To efficiently select the minimum weight edge for each iteration, this algorithm uses priority_queue to store the vertices sorted by their minimum edge weight currently. It also simultaneously keeps track of the MST using an array or other data structure suitable considering the data type it is storing.

This algorithm can be used in various scenarios such as image segmentation based on color, texture, or other features. For Routing, as in finding the shortest path between two points for a delivery truck to follow.

3. Boruvka’s Algorithm:

This is also a graph traversal algorithm used to find the minimum spanning tree of a connected, undirected graph. This is one of the oldest algorithms. The algorithm works by iteratively building the minimum spanning tree, starting with each vertex in the graph as its own tree. In each iteration, the algorithm finds the cheapest edge that connects a tree to another tree, and adds that edge to the minimum spanning tree. This is almost similar to the Prim’s algorithm for finding the minimum spanning tree.

Algorithm:

• Initialize a forest of trees, with each vertex in the graph as its own tree.
• For each tree in the forest:
  • Find the cheapest edge that connects it to another tree. Add these edges to the minimum spanning tree.
  • Update the forest by merging the trees connected by the added edges.
• Repeat the above steps until the forest contains only one tree, which is the minimum spanning tree.

The algorithm can be implemented using a data structure such as a priority queue to efficiently find the cheapest edge between trees.
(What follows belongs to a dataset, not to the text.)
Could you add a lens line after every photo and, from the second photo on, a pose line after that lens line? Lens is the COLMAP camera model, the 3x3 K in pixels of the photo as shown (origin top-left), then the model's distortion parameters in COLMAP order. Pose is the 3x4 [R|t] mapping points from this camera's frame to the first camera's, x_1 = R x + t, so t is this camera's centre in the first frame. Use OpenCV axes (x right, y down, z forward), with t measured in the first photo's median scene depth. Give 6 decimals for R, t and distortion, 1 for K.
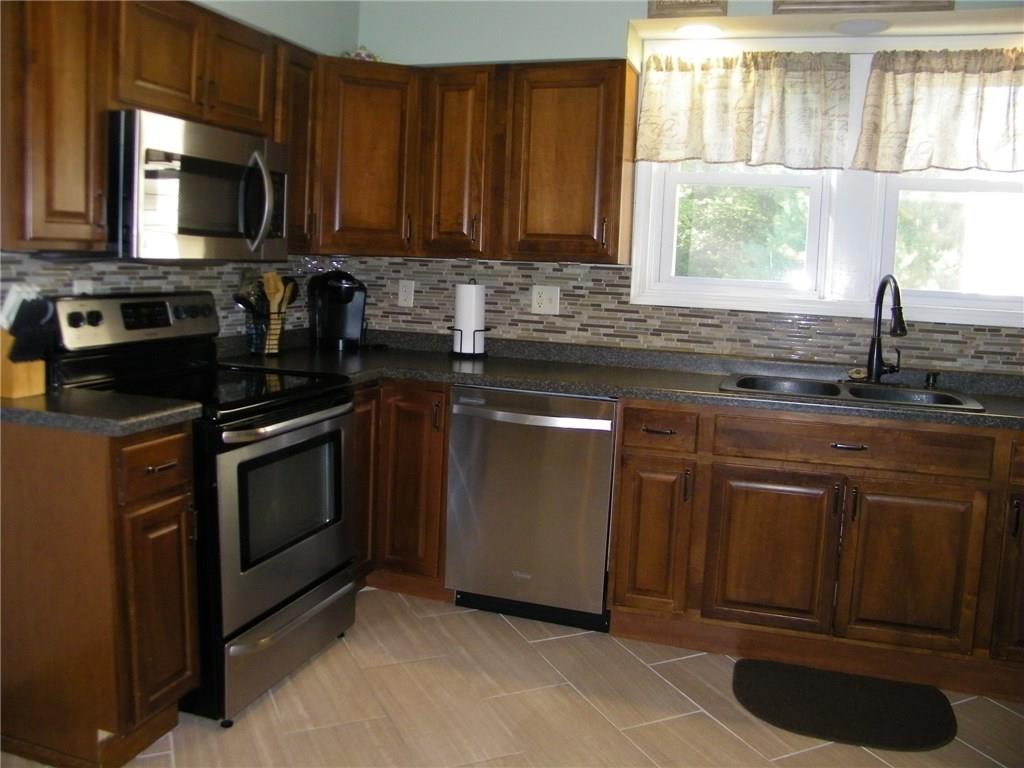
lens RADIAL K [[872.8, 0, 501.0], [0, 872.8, 358.9], [0, 0, 1]] dist [-0.189438, 0.176282]
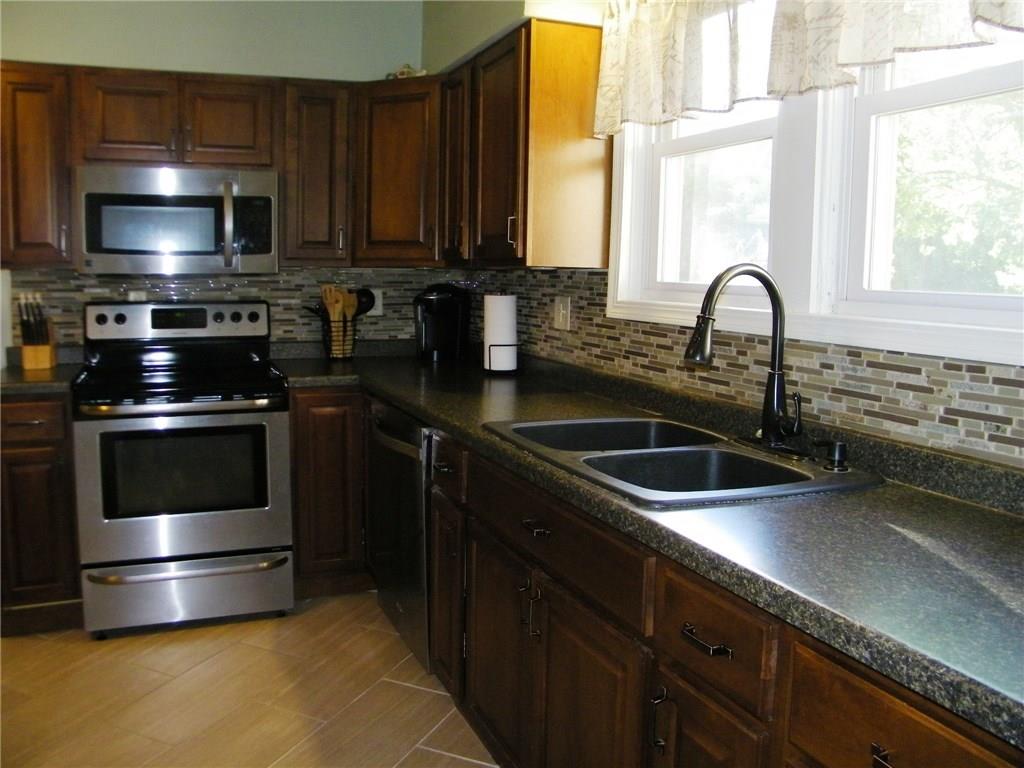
lens RADIAL K [[875.7, 0, 508.5], [0, 875.7, 360.0], [0, 0, 1]] dist [-0.185904, 0.168695]
pose [[0.654388, 0.045358, -0.754797, 0.756255], [-0.070292, 0.997526, -0.000996, -0.019111], [0.752884, 0.053708, 0.655958, 0.453795]]
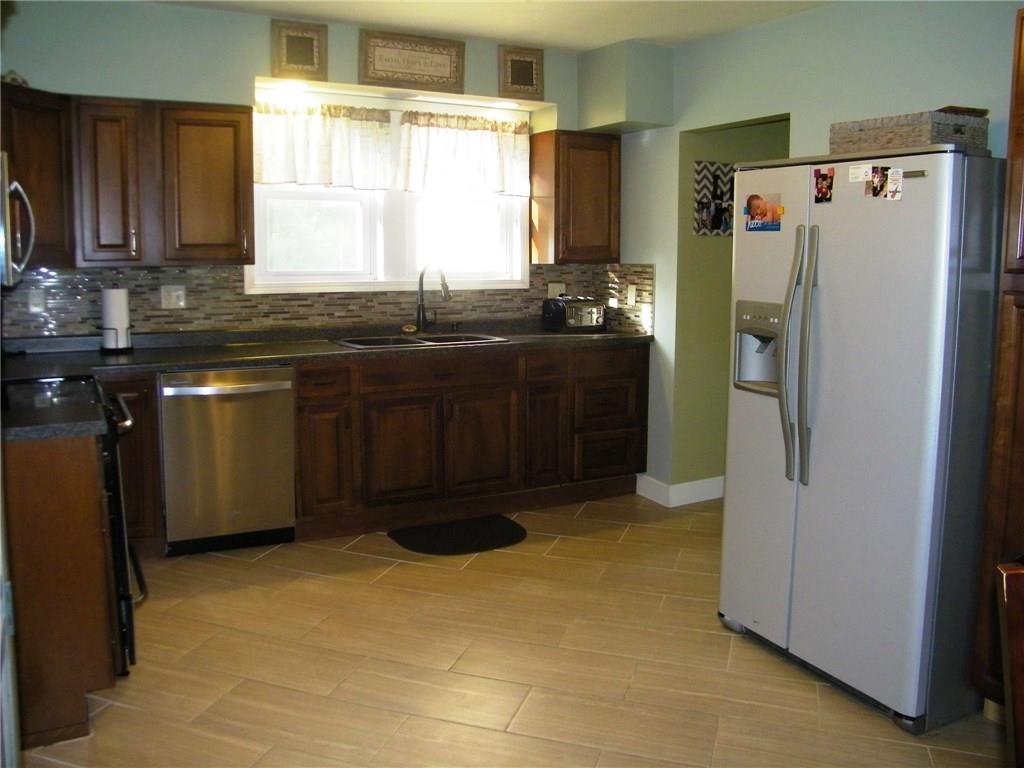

Boruvka’s algorithm is a simple and easy-to-implement algorithm for finding minimum spanning trees, but it may not be as efficient as other algorithms for large graphs with many edges.
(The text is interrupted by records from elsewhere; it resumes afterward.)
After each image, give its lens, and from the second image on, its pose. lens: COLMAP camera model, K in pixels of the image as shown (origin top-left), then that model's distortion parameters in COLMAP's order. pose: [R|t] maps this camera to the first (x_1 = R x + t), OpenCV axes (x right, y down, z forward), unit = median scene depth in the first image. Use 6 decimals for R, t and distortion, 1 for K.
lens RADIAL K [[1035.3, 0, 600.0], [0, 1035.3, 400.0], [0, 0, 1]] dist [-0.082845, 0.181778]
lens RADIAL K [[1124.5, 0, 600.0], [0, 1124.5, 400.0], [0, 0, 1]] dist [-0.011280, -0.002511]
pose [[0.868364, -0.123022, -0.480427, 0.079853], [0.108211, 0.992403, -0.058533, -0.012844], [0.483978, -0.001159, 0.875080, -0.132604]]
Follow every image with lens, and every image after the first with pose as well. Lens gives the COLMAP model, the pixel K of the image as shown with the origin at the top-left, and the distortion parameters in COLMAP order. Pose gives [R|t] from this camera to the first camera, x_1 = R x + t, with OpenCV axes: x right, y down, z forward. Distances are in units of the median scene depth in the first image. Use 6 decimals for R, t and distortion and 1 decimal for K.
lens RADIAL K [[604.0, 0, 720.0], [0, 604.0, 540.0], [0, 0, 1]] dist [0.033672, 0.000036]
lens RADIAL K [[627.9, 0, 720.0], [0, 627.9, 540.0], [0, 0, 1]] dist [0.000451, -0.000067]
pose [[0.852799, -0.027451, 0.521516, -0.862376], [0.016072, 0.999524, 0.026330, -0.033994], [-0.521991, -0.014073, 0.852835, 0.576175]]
4. Reverse-Delete Algorithm:

Reverse Delete algorithm is closely related to Kruskal’s algorithm. In Kruskal’s algorithm what we do is : Sort edges by increasing order of their weights. After sorting, we one by one pick edges in increasing order. We include current picked edge if by including this in spanning tree not form any cycle until there are V-1 edges in spanning tree, where V = number of vertices.

In Reverse Delete algorithm, we sort all edges in decreasing order of their weights. After sorting, we one by one pick edges in decreasing order. We include current picked edge if excluding current edge causes disconnection in current graph. The main idea is delete edge if its deletion does not lead to disconnection of graph.

Algorithm:

1. Sort all edges of graph in non-increasing order of edge weights.
2. Initialize MST as original graph and remove extra edges using step 3.
3. Pick highest weight edge from remaining edges and check if deleting the edge disconnects the graph or not.
4. If disconnects, then we don’t delete the edge.
5. Else we delete the edge and continue.

Real World Application of A Minimum Spanning Tree:

• Network design: Spanning trees can be used in network design to find the minimum number of connections required to connect all nodes. Minimum spanning trees, in particular, can help minimize the cost of the connections by selecting the cheapest edges.
• Image processing: Spanning trees can be used in image processing to identify regions of similar intensity or color, which can be useful for segmentation and classification tasks.
• Social network analysis: Spanning trees and minimum spanning trees can be used in social network analysis to identify important connections and relationships among individuals or groups.